そして、アックジョンや新沙(シンサ)といった地区は、韓国が世界をリードする美容整形ビジネスが、驚異的なほど集中している場所でもある。このあたりは「ビューティー・ベルト」「整形ベルト」、あるいは単純に「美容整形通り」(実際には1本の通りではないため、これはやや不正確な呼び方だが)といったニックネームで呼ばれている。

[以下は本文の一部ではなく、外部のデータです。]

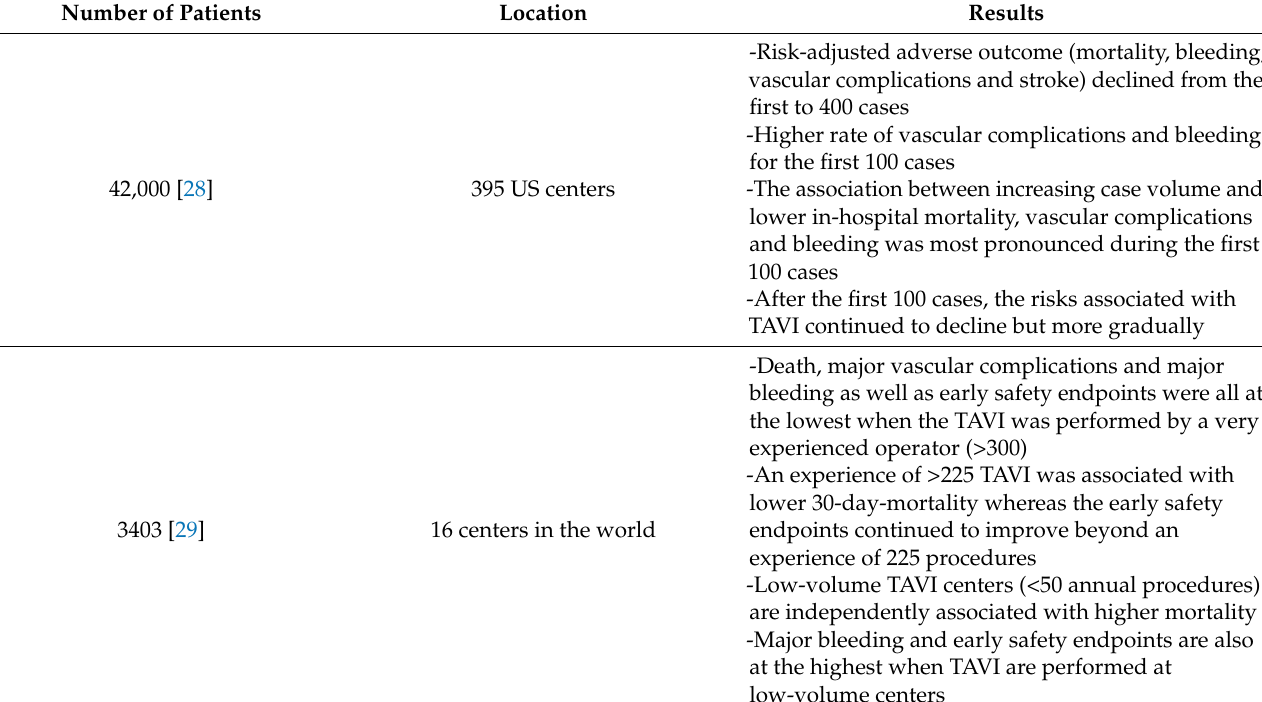
Table 3. Studies assessing the learning curve for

韓国ソウル、カンナム地区の美容整形クリニックが密集する街並み
美容外科医院の驚異的な数
2020年、韓国国税庁のデータによると、国内には合計1008軒の美容外科医院が存在した。そのうち538軒はソウル市内にあり、さらにその中の約400軒がカンナム地区に集中していた。カンナムのビル側面には様々な美容整形クリニックの看板が掲げられ、15階建てのビルの各階にクリニックが入居していることも珍しくない。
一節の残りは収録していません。